Enable the Right Logs First

Before you debug anything else, get the logging right. This one step will save you hours.

In Admin Studio → Resources → Log Categories, configure the following loggers.

Native SQL Execution

These help identify database-level issues during copy and purge.

  • com.pega.pegarules.data.internal.sqlapi.exec.NativeSQLListExecutor

  • org.apache.http.wire

Search and Indexing (SRS)

These are critical for understanding Elasticsearch-related failures.

  • com.pega.platform.search.infrastructure.internal.srs.SRSConnectorImpl

Archival Pipeline Logs

These give you end-to-end visibility across the archival pipeline.

  • Archival-CaseCrawler

  • Archival-CaseCopier

  • Archival-Indexer

  • Archival-Purger

  • Archival-Search

  • Archival-Datastore

  • Archival-General

Why This Matters

With these logs enabled, you can clearly see:

  • SQL errors during copy or purge operations

  • Indexing failures that never surface in the UI

  • Pipeline execution issues that otherwise look like silent or partial failures

Without this level of logging, archival troubleshooting quickly turns into guesswork. With it, failures usually explain themselves.

Using PR_METADATA to Understand What Failed

PR_METADATA is one of the most useful and underused tools for debugging archival issues. When the pipeline fails, this table usually knows why.

A Practical Debugging Pattern

  1. Clear existing metadata
    Create a small utility activity with a single step:

    • Method: RDB-Delete

    • Class: Data-ArchivalMetadata

    • RequestType: pzTruncateDataArchivalMetadata

    • Access: ALL

    This gives you a clean slate before testing again.

  2. Run archival manually
    Execute the archival steps manually using the three core activities (archive, index, purge). This isolates which phase is failing instead of relying on the scheduled job.

  3. Query the metadata

    SELECT * FROM pr_metadata;
    
    
  4. Inspect the results
    Pay close attention to the pyComment column.

What You’ll Usually Find

PR_METADATA often contains clear, actionable failure details, such as:

  • Indexing failures

  • SQL exceptions

  • Copy or purge errors tied to specific cases

Instead of rerunning jobs blindly and hoping for a different outcome, this approach gives you concrete signals about what failed and where to focus next.

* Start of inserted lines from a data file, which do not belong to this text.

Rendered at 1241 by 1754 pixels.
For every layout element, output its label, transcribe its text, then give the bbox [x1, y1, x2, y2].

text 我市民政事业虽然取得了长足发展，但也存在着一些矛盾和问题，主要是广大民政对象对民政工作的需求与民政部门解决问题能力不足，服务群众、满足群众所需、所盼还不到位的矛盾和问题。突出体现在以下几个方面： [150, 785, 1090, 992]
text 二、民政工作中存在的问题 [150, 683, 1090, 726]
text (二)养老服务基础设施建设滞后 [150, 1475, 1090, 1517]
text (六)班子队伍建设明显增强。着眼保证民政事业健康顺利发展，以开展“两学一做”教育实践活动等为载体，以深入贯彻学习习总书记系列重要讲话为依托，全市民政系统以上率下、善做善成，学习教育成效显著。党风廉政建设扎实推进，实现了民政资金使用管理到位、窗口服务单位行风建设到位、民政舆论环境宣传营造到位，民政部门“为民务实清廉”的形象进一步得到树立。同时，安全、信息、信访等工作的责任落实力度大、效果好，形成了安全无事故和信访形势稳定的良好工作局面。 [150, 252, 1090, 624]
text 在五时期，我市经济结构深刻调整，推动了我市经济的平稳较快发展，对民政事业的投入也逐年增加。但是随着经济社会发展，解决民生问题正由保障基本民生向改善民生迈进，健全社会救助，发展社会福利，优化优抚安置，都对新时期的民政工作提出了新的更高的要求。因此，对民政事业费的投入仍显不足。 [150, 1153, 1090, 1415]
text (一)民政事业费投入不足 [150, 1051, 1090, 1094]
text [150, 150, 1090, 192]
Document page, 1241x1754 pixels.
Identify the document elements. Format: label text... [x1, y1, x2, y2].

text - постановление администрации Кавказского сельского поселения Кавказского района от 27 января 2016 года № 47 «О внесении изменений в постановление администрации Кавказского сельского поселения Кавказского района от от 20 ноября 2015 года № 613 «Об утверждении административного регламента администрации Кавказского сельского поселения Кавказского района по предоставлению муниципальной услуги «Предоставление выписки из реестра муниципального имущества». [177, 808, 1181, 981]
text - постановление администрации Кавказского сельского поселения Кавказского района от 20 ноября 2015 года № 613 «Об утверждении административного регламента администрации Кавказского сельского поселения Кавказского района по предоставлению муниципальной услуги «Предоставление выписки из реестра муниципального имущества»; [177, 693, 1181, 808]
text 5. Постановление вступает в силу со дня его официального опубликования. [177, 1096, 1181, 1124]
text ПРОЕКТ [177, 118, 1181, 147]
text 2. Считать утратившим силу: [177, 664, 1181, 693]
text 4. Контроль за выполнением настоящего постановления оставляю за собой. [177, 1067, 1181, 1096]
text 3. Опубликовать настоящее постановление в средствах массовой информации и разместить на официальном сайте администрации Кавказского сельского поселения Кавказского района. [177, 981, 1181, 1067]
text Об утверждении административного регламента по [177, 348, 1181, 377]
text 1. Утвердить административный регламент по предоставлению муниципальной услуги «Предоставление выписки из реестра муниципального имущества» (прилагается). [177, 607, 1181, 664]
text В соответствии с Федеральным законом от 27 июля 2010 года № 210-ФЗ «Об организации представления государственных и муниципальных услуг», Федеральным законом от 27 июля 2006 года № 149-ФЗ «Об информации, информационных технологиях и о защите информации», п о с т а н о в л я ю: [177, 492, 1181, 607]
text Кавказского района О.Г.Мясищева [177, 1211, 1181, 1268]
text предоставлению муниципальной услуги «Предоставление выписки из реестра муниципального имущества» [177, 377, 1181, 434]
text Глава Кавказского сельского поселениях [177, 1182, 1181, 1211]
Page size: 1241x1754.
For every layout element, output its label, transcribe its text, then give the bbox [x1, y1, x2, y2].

Indexing Is the Most Fragile Step

Across projects, indexing is the most common point of failure in the archival pipeline.

Typical symptoms include:

  • Data copied successfully but not searchable

  • Pipeline completing partially

  • Repeated retries without progress

Most indexing issues fall into one of three buckets:

  • Elasticsearch connectivity or schema mismatches

  • Platform defects in specific product versions

  • Environmental constraints preventing index writes

The key is visibility. With proper SRS and archive logs enabled, these issues become diagnosable rather than mysterious.

Environmental Constraints Can Stop Archival Completely

One issue teams often overlook is environmental health, especially in lower-tier environments.

Examples include:

  • Blob storage limits

  • Insufficient processing capacity

  • Queue or thread starvation

When this happens, the pipeline may stop picking up cases altogether.

What to Watch For

  • PEGA0004 alerts in logs

  • PoisonPill messages indicating the system intentionally halted processing

This is Pega signaling that archival cannot proceed safely until the environment is stabilized. No rule or pipeline change will fix this until the underlying constraint is resolved.